(Dataset entries)
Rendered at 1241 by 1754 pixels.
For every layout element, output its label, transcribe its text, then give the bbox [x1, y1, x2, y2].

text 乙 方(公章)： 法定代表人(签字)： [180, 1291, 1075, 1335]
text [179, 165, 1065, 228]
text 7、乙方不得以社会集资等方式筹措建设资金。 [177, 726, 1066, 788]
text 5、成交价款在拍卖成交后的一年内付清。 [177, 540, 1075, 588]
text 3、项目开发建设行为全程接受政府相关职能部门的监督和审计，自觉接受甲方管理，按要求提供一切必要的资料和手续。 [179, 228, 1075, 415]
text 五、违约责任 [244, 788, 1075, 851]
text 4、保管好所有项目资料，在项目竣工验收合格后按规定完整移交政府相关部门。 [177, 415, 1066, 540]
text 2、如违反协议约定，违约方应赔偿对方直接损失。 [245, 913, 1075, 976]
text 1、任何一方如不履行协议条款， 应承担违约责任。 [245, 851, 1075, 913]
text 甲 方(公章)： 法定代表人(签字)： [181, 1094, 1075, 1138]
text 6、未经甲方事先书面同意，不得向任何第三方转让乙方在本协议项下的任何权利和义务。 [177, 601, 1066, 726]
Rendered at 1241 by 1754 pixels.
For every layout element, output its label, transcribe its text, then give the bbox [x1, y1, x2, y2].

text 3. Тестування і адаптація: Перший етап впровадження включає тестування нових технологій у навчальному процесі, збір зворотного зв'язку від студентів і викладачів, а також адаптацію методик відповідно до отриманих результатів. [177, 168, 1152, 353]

# YOUR OBJECTIVE
An exact copy of every record above is what's needed here.

# ANSWER FOR THE TASK
Rendered at 1241 by 1754 pixels.
For every layout element, output its label, transcribe its text, then give the bbox [x1, y1, x2, y2].

text 乙 方(公章)： 法定代表人(签字)： [180, 1291, 1075, 1335]
text [179, 165, 1065, 228]
text 7、乙方不得以社会集资等方式筹措建设资金。 [177, 726, 1066, 788]
text 5、成交价款在拍卖成交后的一年内付清。 [177, 540, 1075, 588]
text 3、项目开发建设行为全程接受政府相关职能部门的监督和审计，自觉接受甲方管理，按要求提供一切必要的资料和手续。 [179, 228, 1075, 415]
text 五、违约责任 [244, 788, 1075, 851]
text 4、保管好所有项目资料，在项目竣工验收合格后按规定完整移交政府相关部门。 [177, 415, 1066, 540]
text 2、如违反协议约定，违约方应赔偿对方直接损失。 [245, 913, 1075, 976]
text 1、任何一方如不履行协议条款， 应承担违约责任。 [245, 851, 1075, 913]
text 甲 方(公章)： 法定代表人(签字)： [181, 1094, 1075, 1138]
text 6、未经甲方事先书面同意，不得向任何第三方转让乙方在本协议项下的任何权利和义务。 [177, 601, 1066, 726]
Rendered at 1241 by 1754 pixels.
For every layout element, output its label, transcribe its text, then give the bbox [x1, y1, x2, y2].

text 3. Тестування і адаптація: Перший етап впровадження включає тестування нових технологій у навчальному процесі, збір зворотного зв'язку від студентів і викладачів, а також адаптацію методик відповідно до отриманих результатів. [177, 168, 1152, 353]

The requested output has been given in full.